2. A five-year election is not automatic. One advantage of section 529 plans is that contributions can be up to five times the annual exclusion amount ($13,000 for 2010) and be treated as if they were made pro rata over five years. A donor could contribute up to $65,000 per beneficiary in 2010 and treat it as his annual exclusion gifts for 2010 through 2014. A married couple could contribute up to $130,000 per beneficiary at one time if they make both the five-year election and a split-gift election. Many donors, however, forget that the five-year election is not automatic. (The split-gift election is also not automatic.) In order to qualify for the five-year election, the contribution must be reported on a federal gift tax return (Form 709), and the five-year election must be affirmatively made on the gift tax return. If a married couple elects gift-splitting, both husband and wife must file separate gift tax returns and make the five-year election. The gift tax return should be filed by April 15 of the year following the year in which the gift was made.
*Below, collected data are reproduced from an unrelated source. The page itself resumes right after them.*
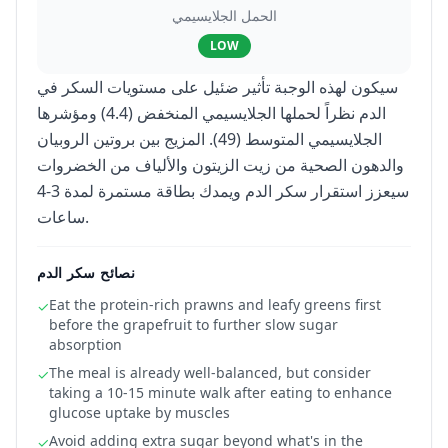
الحمل الجلايسيمي
LOW
سيكون لهذه الوجبة تأثير ضئيل على مستويات السكر في
الدم نظراً لحملها الجلايسيمي المنخفض (4.4) ومؤشرها
الجلايسيمي المتوسط (49). المزيج بين بروتين الروبيان
والدهون الصحية من زيت الزيتون والألياف من الخضروات
سيعزز استقرار سكر الدم ويمدك بطاقة مستمرة لمدة 3-4
ساعات.
نصائح سكر الدم
Eat the protein-rich prawns and leafy greens first
✓
before the grapefruit to further slow sugar
absorption
The meal is already well-balanced, but consider
✓
taking a 10-15 minute walk after eating to enhance
glucose uptake by muscles
Avoid adding extra sugar beyond what's in the
✓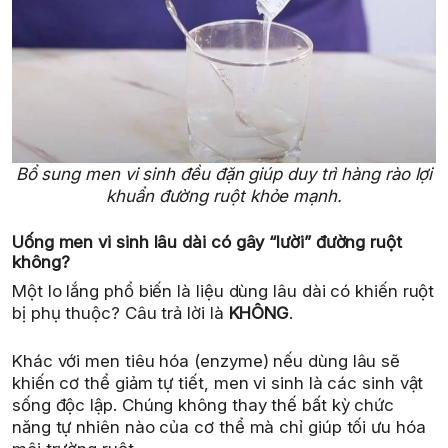
Bổ sung men vi sinh đều đặn giúp duy trì hàng rào lợi
khuẩn đường ruột khỏe mạnh.
Uống men vi sinh lâu dài có gây “lười” đường ruột
không?
Một lo lắng phổ biến là liệu dùng lâu dài có khiến ruột
bị phụ thuộc? Câu trả lời là
KHÔNG
.
Khác với men tiêu hóa (enzyme) nếu dùng lâu sẽ
khiến cơ thể giảm tự tiết, men vi sinh là các sinh vật
sống độc lập. Chúng không thay thế bất kỳ chức
năng tự nhiên nào của cơ thể mà chỉ giúp tối ưu hóa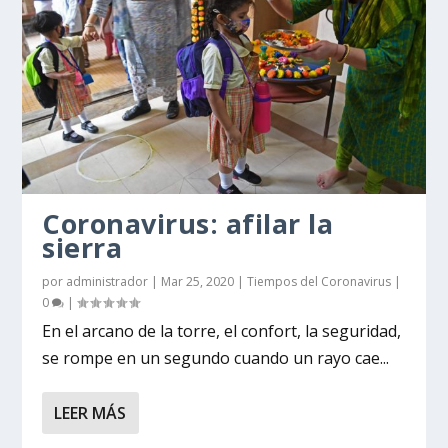
Coronavirus: afilar la
sierra
por
administrador
|
Mar 25, 2020
|
Tiempos del Coronavirus
|
0
|
En el arcano de la torre, el confort, la seguridad,
se rompe en un segundo cuando un rayo cae...
LEER MÁS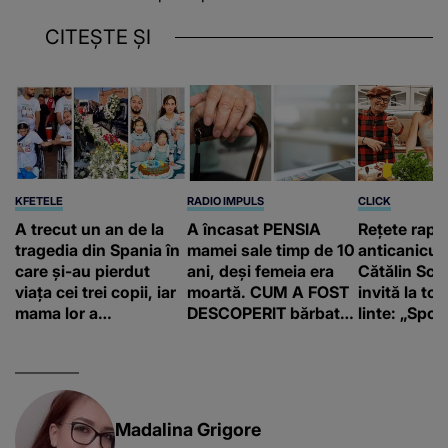
CITEȘTE ȘI
KFETELE
RADIO IMPULS
CLICK
A trecut un an de la
A încasat PENSIA
Rețete rapi
tragedia din Spania în
mamei sale timp de 10
anticanicul
care și-au pierdut
ani, deși femeia era
Cătălin Scă
viața cei trei copii, iar
moartă. CUM A FOST
invită la to
mama lor a…
DESCOPERIT bărbatul
linte: „Spor 
de 50 de ani și ce
proteine!”
afacere a deschis cu
banii obținuți? SUMA
E COLOSALĂ
Madalina Grigore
The IRS has indicated that a late five-year election may be permitted under some circumstances.

3. Change investments cautiously. In order to avoid adverse tax consequences, an account owner generally may change the investment options once per calendar year (a special rule permitted two investment changes in 2009). For this purpose, all accounts within a 529 program with the same account owner and the same beneficiary will be aggregated. In addition, 529 investments may be changed without adverse tax consequences whenever the beneficiary on the account is changed (just make sure the change of beneficiary does not cause adverse tax consequences; see below).

4. Roll over with care. Section 529 accounts may be rolled over without adverse tax consequences and without changing the beneficiary as long as no other account for the same beneficiary has been rolled over within 12 months or the beneficiary is changed. This rule can be applied even if the accounts have different owners. Rollovers must take place within 60 days of the distribution.

If the rollover is not done properly, the IRS may treat the distribution from the old 529 program as a non-qualified distribution and impose income tax and a 10% penalty tax on the account's earnings. In addition, the IRS may treat the contribution to the new 529 program as a new gift.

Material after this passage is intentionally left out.